> [Prompt a]: From the records, copy the lines exactly, starting with the line containing "Search CloseSearch for..." and ending with the line containing "Navigation principale", including both.
+++ Page text +++
Locked from Morten Furre on Vimeo.

I really had a great time working on this short film. The idea came out of one of my house mates locking his key in his car. As any good film maker, I took advantage of the hilarious situation and made it into a short film. It worked out well, because my final assignment of the year was to shoot a scene that had most focus on the dialogue. This also gave me an opportunity to practice writing dialogue in general, and shoot in a way that told the story the best way possible.

One of the great things that I learned in the process was that having good actors is key. Both of my actors, Abby and Stennar, did an amazing job of rolling with the script, taking directions where needed and bringing the crucial natural aspect into the short. Their performance ended up being golden, leaving me with an easy job for the edit.

The other thing I learned and put a lot of thought into was the lighting and time of day I choose to shoot. I didn’t want to have any extra lights or even reflectors, but only go with what I had available. So I chose to shoot in the afternoon, and also in the shade, getting that nice and soft light.

To get into the technical side of things, I always like to challenge myself to use mostly the gear that I own myself. The whole short is shot on my beloved Canon 550D, using two prime lenses: Canon 50mm f1.4 (which I own) and a Canon 28mm f1.8 (which I borrowed from my friend Catrina, who also was my ‘soundie’). I have to say, I loved using the 28mm. On the 550, it really gave me that nice wide shot, the important two-shot of my actors and it still had the nice depth of field and quality to it. I used the 50mm on the Over-The-Shoulder shots, and close ups, which ended up looking really nice.
+++
> [Prompt b]: In the text about making the short film, which camera was the whole short shot on?
+++ Records provided +++
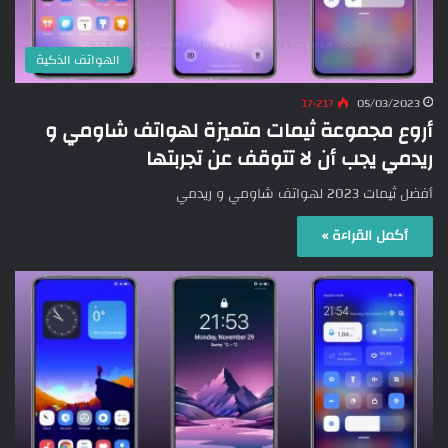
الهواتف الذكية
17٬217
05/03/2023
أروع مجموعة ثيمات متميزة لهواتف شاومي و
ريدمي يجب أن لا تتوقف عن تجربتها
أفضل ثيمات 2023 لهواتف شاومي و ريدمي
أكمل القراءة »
+++
+++ Records provided +++
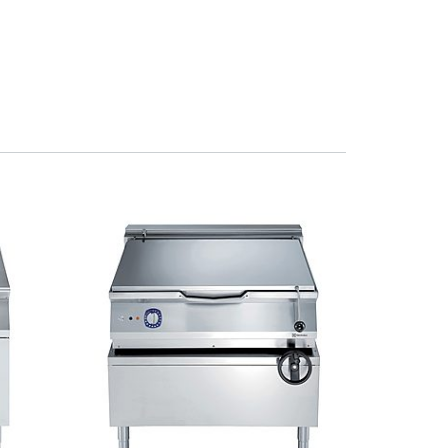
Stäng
+++
+++ Records provided +++
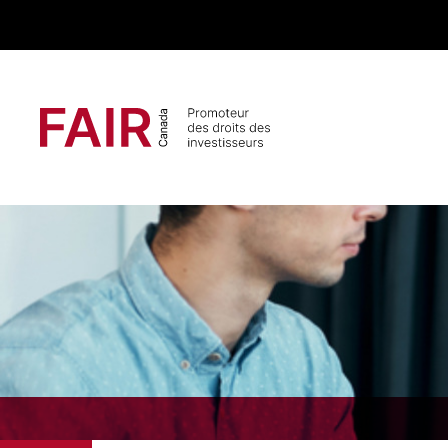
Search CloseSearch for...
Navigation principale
+++
> [Your response a]:
Search CloseSearch for...
Navigation principale

> [Your response b]: The whole short was shot on a Canon 550D.